[Opening Record extracts section]

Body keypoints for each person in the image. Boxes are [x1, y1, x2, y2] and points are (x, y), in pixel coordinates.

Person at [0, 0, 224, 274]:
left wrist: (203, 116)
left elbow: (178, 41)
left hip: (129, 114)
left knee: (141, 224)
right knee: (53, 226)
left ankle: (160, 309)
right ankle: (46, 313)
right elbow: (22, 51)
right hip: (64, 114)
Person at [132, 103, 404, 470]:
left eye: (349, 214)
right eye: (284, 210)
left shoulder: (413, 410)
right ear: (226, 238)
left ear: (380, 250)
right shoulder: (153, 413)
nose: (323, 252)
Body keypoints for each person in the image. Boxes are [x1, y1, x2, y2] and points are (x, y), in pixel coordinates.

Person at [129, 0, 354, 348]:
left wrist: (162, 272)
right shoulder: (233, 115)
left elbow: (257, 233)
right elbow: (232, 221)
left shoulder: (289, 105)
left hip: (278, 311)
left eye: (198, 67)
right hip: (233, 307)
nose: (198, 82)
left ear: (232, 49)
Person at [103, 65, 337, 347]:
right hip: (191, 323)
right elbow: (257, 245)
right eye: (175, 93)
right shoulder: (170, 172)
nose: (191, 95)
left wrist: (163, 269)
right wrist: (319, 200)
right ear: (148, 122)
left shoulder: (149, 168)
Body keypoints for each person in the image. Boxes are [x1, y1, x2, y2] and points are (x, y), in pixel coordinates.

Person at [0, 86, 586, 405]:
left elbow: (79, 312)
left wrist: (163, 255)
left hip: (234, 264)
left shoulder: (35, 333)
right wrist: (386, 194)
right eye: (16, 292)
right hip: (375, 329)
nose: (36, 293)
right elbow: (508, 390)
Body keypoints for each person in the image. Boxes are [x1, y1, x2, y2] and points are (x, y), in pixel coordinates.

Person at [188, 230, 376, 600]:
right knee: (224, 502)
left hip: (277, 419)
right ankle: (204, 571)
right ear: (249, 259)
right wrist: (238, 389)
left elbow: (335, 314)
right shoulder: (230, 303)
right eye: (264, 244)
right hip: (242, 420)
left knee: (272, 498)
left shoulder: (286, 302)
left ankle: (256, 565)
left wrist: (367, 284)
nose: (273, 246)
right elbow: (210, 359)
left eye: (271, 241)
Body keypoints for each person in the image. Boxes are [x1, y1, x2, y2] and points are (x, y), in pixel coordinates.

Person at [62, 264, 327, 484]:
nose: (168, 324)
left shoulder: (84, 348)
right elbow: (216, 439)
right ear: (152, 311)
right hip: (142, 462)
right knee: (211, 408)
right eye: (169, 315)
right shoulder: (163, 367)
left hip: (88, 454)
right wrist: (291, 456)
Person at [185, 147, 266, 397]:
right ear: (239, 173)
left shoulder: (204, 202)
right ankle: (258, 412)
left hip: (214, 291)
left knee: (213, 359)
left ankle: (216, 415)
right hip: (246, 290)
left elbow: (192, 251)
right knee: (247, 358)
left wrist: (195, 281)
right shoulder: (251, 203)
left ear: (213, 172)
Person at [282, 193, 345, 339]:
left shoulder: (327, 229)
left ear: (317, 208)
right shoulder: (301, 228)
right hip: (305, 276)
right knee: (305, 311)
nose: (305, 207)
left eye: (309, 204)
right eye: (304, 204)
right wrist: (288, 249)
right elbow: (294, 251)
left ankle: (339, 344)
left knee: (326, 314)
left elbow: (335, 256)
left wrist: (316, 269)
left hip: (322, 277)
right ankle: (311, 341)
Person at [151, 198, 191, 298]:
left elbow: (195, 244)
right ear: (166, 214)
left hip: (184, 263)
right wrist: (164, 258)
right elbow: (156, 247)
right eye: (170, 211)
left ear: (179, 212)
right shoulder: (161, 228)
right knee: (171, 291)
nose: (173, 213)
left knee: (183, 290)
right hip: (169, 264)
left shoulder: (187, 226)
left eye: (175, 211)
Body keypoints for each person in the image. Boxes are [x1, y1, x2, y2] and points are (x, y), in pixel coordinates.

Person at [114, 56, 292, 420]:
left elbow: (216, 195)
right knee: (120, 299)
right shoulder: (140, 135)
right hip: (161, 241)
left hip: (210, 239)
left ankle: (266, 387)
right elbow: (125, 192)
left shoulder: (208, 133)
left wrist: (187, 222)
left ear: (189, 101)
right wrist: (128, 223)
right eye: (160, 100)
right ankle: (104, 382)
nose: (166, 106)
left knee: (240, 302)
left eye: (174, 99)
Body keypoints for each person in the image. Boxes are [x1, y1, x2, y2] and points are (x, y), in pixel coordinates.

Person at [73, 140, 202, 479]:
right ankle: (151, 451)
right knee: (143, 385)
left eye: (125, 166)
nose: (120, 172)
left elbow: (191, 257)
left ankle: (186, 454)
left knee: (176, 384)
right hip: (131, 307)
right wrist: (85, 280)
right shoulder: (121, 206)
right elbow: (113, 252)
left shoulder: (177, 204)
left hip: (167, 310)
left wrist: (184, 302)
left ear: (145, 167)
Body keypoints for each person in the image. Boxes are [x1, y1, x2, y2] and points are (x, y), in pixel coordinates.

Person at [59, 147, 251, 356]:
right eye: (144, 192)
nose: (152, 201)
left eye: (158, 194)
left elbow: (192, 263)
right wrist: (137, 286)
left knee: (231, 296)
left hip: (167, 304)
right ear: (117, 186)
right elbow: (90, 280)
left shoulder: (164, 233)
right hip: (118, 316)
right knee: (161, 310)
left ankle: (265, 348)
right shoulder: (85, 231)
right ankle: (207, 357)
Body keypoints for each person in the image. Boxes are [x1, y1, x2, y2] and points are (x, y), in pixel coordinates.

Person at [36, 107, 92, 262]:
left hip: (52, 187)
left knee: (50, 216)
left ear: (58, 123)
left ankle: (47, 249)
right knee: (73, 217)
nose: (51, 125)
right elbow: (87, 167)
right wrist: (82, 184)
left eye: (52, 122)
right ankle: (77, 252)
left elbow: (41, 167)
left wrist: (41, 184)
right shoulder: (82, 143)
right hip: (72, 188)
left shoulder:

[Closing Record extracts section]

Task statement: Each line of the data above is to be duplicated exactly.

Task answer:
Body keypoints for each person in the image. Boxes are [x1, y1, x2, y2] and points are (x, y), in pixel coordinates.

Person at [0, 0, 224, 274]:
left wrist: (203, 116)
left elbow: (178, 41)
left hip: (129, 114)
left knee: (141, 224)
right knee: (53, 226)
left ankle: (160, 309)
right ankle: (46, 313)
right elbow: (22, 51)
right hip: (64, 114)
Person at [132, 103, 404, 470]:
left eye: (349, 214)
right eye: (284, 210)
left shoulder: (413, 410)
right ear: (226, 238)
left ear: (380, 250)
right shoulder: (153, 413)
nose: (323, 252)
Body keypoints for each person in the image. Boxes are [x1, y1, x2, y2] and points are (x, y), in pixel coordinates.

Person at [129, 0, 354, 348]:
left wrist: (162, 272)
right shoulder: (233, 115)
left elbow: (257, 233)
right elbow: (232, 221)
left shoulder: (289, 105)
left hip: (278, 311)
left eye: (198, 67)
right hip: (233, 307)
nose: (198, 82)
left ear: (232, 49)
Person at [103, 65, 337, 347]:
right hip: (191, 323)
right elbow: (257, 245)
right eye: (175, 93)
right shoulder: (170, 172)
nose: (191, 95)
left wrist: (163, 269)
right wrist: (319, 200)
right ear: (148, 122)
left shoulder: (149, 168)
Body keypoints for each person in the image. Boxes are [x1, y1, x2, y2] and points are (x, y), in pixel coordinates.

Person at [0, 86, 586, 405]:
left elbow: (79, 312)
left wrist: (163, 255)
left hip: (234, 264)
left shoulder: (35, 333)
right wrist: (386, 194)
right eye: (16, 292)
right hip: (375, 329)
nose: (36, 293)
right elbow: (508, 390)
Body keypoints for each person in the image. Boxes are [x1, y1, x2, y2] and points are (x, y), in pixel coordinates.

Person at [188, 230, 376, 600]:
right knee: (224, 502)
left hip: (277, 419)
right ankle: (204, 571)
right ear: (249, 259)
right wrist: (238, 389)
left elbow: (335, 314)
right shoulder: (230, 303)
right eye: (264, 244)
right hip: (242, 420)
left knee: (272, 498)
left shoulder: (286, 302)
left ankle: (256, 565)
left wrist: (367, 284)
nose: (273, 246)
right elbow: (210, 359)
left eye: (271, 241)
Body keypoints for each person in the image. Boxes are [x1, y1, x2, y2] and points are (x, y), in pixel coordinates.

Person at [62, 264, 327, 484]:
nose: (168, 324)
left shoulder: (84, 348)
right elbow: (216, 439)
right ear: (152, 311)
right hip: (142, 462)
right knee: (211, 408)
right eye: (169, 315)
right shoulder: (163, 367)
left hip: (88, 454)
right wrist: (291, 456)
Person at [185, 147, 266, 397]:
right ear: (239, 173)
left shoulder: (204, 202)
right ankle: (258, 412)
left hip: (214, 291)
left knee: (213, 359)
left ankle: (216, 415)
right hip: (246, 290)
left elbow: (192, 251)
right knee: (247, 358)
left wrist: (195, 281)
right shoulder: (251, 203)
left ear: (213, 172)
Person at [282, 193, 345, 339]:
left shoulder: (327, 229)
left ear: (317, 208)
right shoulder: (301, 228)
right hip: (305, 276)
right knee: (305, 311)
nose: (305, 207)
left eye: (309, 204)
right eye: (304, 204)
right wrist: (288, 249)
right elbow: (294, 251)
left ankle: (339, 344)
left knee: (326, 314)
left elbow: (335, 256)
left wrist: (316, 269)
left hip: (322, 277)
right ankle: (311, 341)
Person at [151, 198, 191, 298]:
left elbow: (195, 244)
right ear: (166, 214)
left hip: (184, 263)
right wrist: (164, 258)
right elbow: (156, 247)
right eye: (170, 211)
left ear: (179, 212)
right shoulder: (161, 228)
right knee: (171, 291)
nose: (173, 213)
left knee: (183, 290)
right hip: (169, 264)
left shoulder: (187, 226)
left eye: (175, 211)
Body keypoints for each person in the image. Boxes are [x1, y1, x2, y2] and points are (x, y), in pixel coordinates.

Person at [114, 56, 292, 420]:
left elbow: (216, 195)
right knee: (120, 299)
right shoulder: (140, 135)
right hip: (161, 241)
left hip: (210, 239)
left ankle: (266, 387)
right elbow: (125, 192)
left shoulder: (208, 133)
left wrist: (187, 222)
left ear: (189, 101)
right wrist: (128, 223)
right eye: (160, 100)
right ankle: (104, 382)
nose: (166, 106)
left knee: (240, 302)
left eye: (174, 99)
Body keypoints for each person in the image. Boxes are [x1, y1, x2, y2] and points are (x, y), in pixel coordinates.

Person at [73, 140, 202, 479]:
right ankle: (151, 451)
right knee: (143, 385)
left eye: (125, 166)
nose: (120, 172)
left elbow: (191, 257)
left ankle: (186, 454)
left knee: (176, 384)
right hip: (131, 307)
right wrist: (85, 280)
right shoulder: (121, 206)
right elbow: (113, 252)
left shoulder: (177, 204)
left hip: (167, 310)
left wrist: (184, 302)
left ear: (145, 167)
Body keypoints for each person in the image. Boxes are [x1, y1, x2, y2] and points are (x, y), in pixel coordinates.

Person at [59, 147, 251, 356]:
right eye: (144, 192)
nose: (152, 201)
left eye: (158, 194)
left elbow: (192, 263)
right wrist: (137, 286)
left knee: (231, 296)
left hip: (167, 304)
right ear: (117, 186)
right elbow: (90, 280)
left shoulder: (164, 233)
right hip: (118, 316)
right knee: (161, 310)
left ankle: (265, 348)
right shoulder: (85, 231)
right ankle: (207, 357)
Body keypoints for each person in the image. Boxes are [x1, y1, x2, y2] and points are (x, y), in pixel coordinates.

Person at [36, 107, 92, 262]:
left hip: (52, 187)
left knee: (50, 216)
left ear: (58, 123)
left ankle: (47, 249)
right knee: (73, 217)
nose: (51, 125)
right elbow: (87, 167)
right wrist: (82, 184)
left eye: (52, 122)
right ankle: (77, 252)
left elbow: (41, 167)
left wrist: (41, 184)
right shoulder: (82, 143)
right hip: (72, 188)
left shoulder:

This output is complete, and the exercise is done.